He was speechless.
At a recent meeting, the Tennessee Organization of School Superintendents named him the Southeast Tennessee Superintendent of the Year.
It is still a little hard to believe, he admitted.
Ringstaff explained the nomination means more because it was made by his fellow superintendents. Individuals who know what it takes to meet the demands of the job.
According to a press release sent out by Cleveland City Schools, Ringstaff was selected based on his leadership for learning, communication, professionalism and community involvement.
Seven other superintendents have been chosen to represent their region across the state. One will be chosen to represent Tennessee on the national level.
“I didn’t expect this,” Ringstaff said. “I don’t expect anything there. You are talking about some really good people in this state doing this job. I’m sure there are a lot of great, deserving superintendents from the state of Tennessee [in the top eight].”
He recently completed his third year as director of the city school system. It is Ringstaff’s first post as a superintendent. He previously worked as a teacher and principal in the education field.
The school system quickly pointed to his other honors. They include being chosen as one of 28 superintendents from across the nation to be a part of the inaugural class of the AASA National Superintendent Certification Program.
“During his three years as Director of City Schools, Dr. Ringstaff has guided the school system in the implementation of the Common Core State Standards,” reads school system press release. “He was recently reappointed for a second term on the Common Core Leadership Council for the Tennessee Department of Education.”

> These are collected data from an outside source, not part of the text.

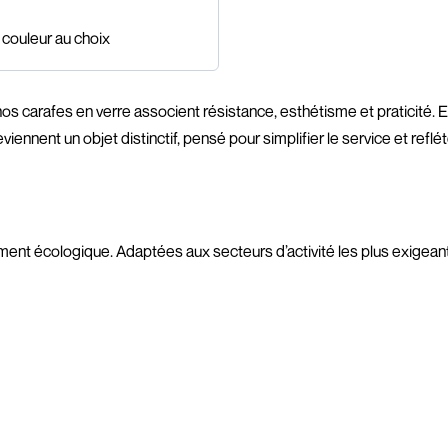
 couleur au choix
os carafes en verre associent résistance, esthétisme et praticité. E
nnent un objet distinctif, pensé pour simplifier le service et reflét
ent écologique. Adaptées aux secteurs d’activité les plus exigeants,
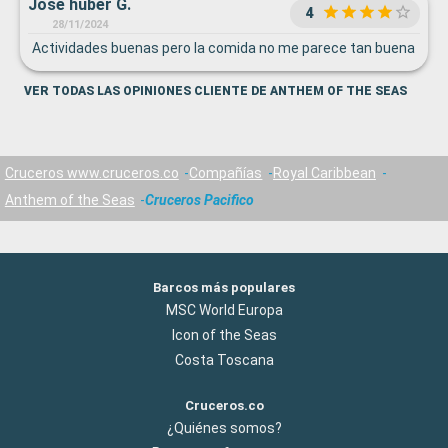
Jose huber G.
4
28/11/2024
Actividades buenas pero la comida no me parece tan buena
VER TODAS LAS OPINIONES CLIENTE DE ANTHEM OF THE SEAS
Cruceros www.cruceros.co
Compañías
Royal Caribbean
Anthem of the Seas
Cruceros Pacifico
Barcos más populares
MSC World Europa
Icon of the Seas
Costa Toscana
Cruceros.co
¿Quiénes somos?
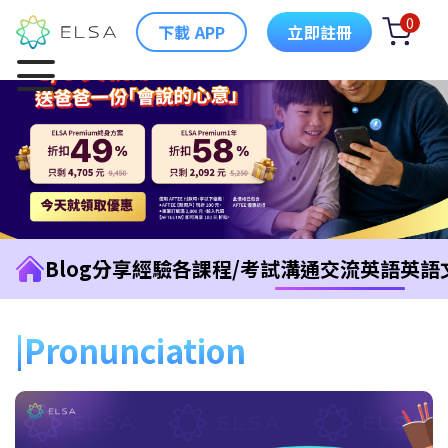
0
下載 APP
立即註冊
Blog
分享經驗
各課程/考試
溝通交流英語
英語
Pronunciation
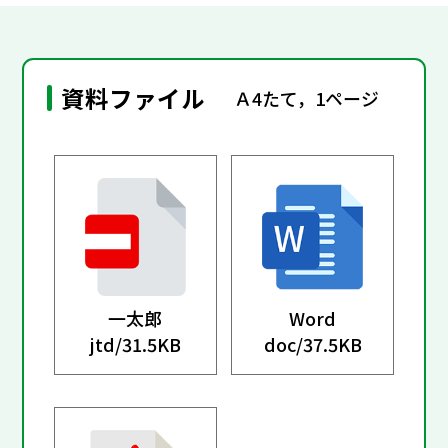
資料ファイル
Ａ4たて，1ページ
一太郎
Word
jtd/
31.5KB
doc/
37.5KB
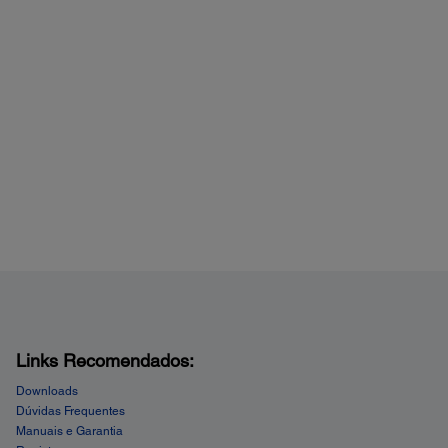
Links Recomendados:
Downloads
Dúvidas Frequentes
Manuais e Garantia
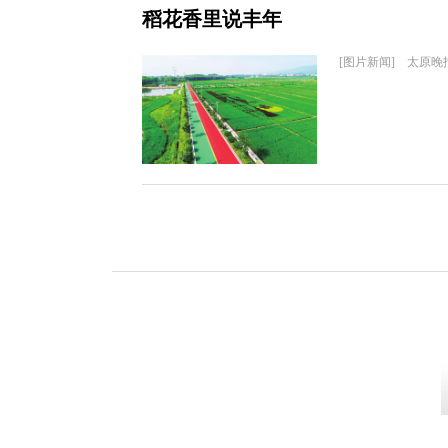
稻花香里说丰年
[图片新闻] 太原晚报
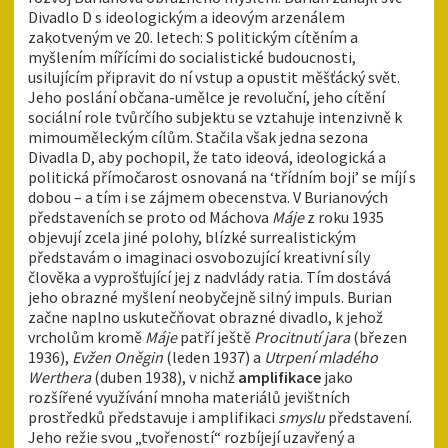
Divadlo D s ideologickým a ideovým arzenálem
zakotveným ve 20. letech: S politickým cítěním a
myšlením mířícími do socialistické budoucnosti,
usilujícím připravit do ní vstup a opustit měšťácký svět.
Jeho poslání občana-umělce je revoluční, jeho cítění
sociální role tvůrčího subjektu se vztahuje intenzivně k
mimouměleckým cílům. Stačila však jedna sezona
Divadla D, aby pochopil, že tato ideová, ideologická a
politická přímočarost osnovaná na ‘třídním boji’ se míjí s
dobou – a tím i se zájmem obecenstva. V Burianových
představeních se proto od Máchova
Máje
z roku 1935
objevují zcela jiné polohy, blízké surrealistickým
představám o imaginaci osvobozující kreativní síly
člověka a vyprošťující jej z nadvlády ratia. Tím dostává
jeho obrazné myšlení neobyčejně silný impuls. Burian
začne naplno uskutečňovat obrazné divadlo, k jehož
vrcholům kromě
Máje
patří ještě
Procitnutí jara
(březen
1936),
Evžen Oněgin
(leden 1937) a
Utrpení mladého
Werthera
(duben 1938), v nichž
amplifikace
jako
rozšířené využívání mnoha materiálů jevištních
prostředků představuje i amplifikaci
smyslu
představení.
Jeho režie svou „tvořeností“ rozbíjejí uzavřený a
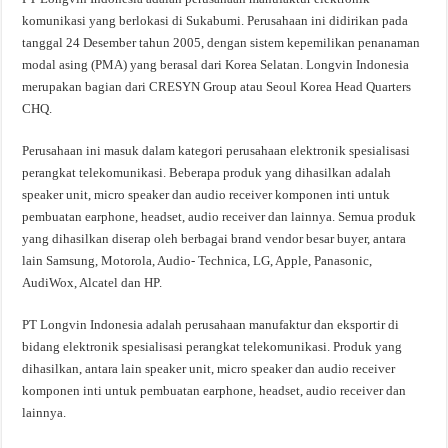
komunikasi yang berlokasi di Sukabumi. Perusahaan ini didirikan pada
tanggal 24 Desember tahun 2005, dengan sistem kepemilikan penanaman
modal asing (PMA) yang berasal dari Korea Selatan. Longvin Indonesia
merupakan bagian dari CRESYN Group atau Seoul Korea Head Quarters
CHQ.
Perusahaan ini masuk dalam kategori perusahaan elektronik spesialisasi
perangkat telekomunikasi. Beberapa produk yang dihasilkan adalah
speaker unit, micro speaker dan audio receiver komponen inti untuk
pembuatan earphone, headset, audio receiver dan lainnya. Semua produk
yang dihasilkan diserap oleh berbagai brand vendor besar buyer, antara
lain Samsung, Motorola, Audio- Technica, LG, Apple, Panasonic,
AudiWox, Alcatel dan HP.
PT Longvin Indonesia adalah perusahaan manufaktur dan eksportir di
bidang elektronik spesialisasi perangkat telekomunikasi. Produk yang
dihasilkan, antara lain speaker unit, micro speaker dan audio receiver
komponen inti untuk pembuatan earphone, headset, audio receiver dan
lainnya.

Ringstaff looks to his time as a principal as a compass for his position as the city system’s superintendent.
He explained support from the superintendent meant a lot as a principal. The superintendent’s vote of confidence made Ringstaff’s job simpler and gave him more confidence. He determined if he was ever lucky enough to fill the position, he would be sure to support teachers, students and administrators in their endeavors.
According to Ringstaff, as director of Cleveland City Schools, it is his job to support principals to make the best decisions and provide them with the best tools available for students and teachers.
“I think we have a great group of principals,” he said before turning his focus to another group of individuals. “Again, at my job, having a very supportive school board makes my job the best. I have a school board that is behind me. They believe in me and I believe in them. Through all of that, the school board and myself, the principals and the teachers, we all stay student focused.”
He said every decision made is about the students.
“We only get one shot at these kids. It’s a 13-year shot, however we have to make it the most,” Ringstaff said. “We get them at kindergarten and we put them out at 12th grade. During that 13-year experience, we have a lot we have to do with them. We have to get it right every single day.”
He pointed to the success of the system’s administrators, teachers, students and parents for the honor of being named Southeast Tennessee Superintendent of the Year.
“There is no place I would rather be, and there are many other areas out there that look for superintendents,” Ringstaff said. “Why would I ever think there is somewhere better than Cleveland City [Schools]? Because, I don’t think there is.”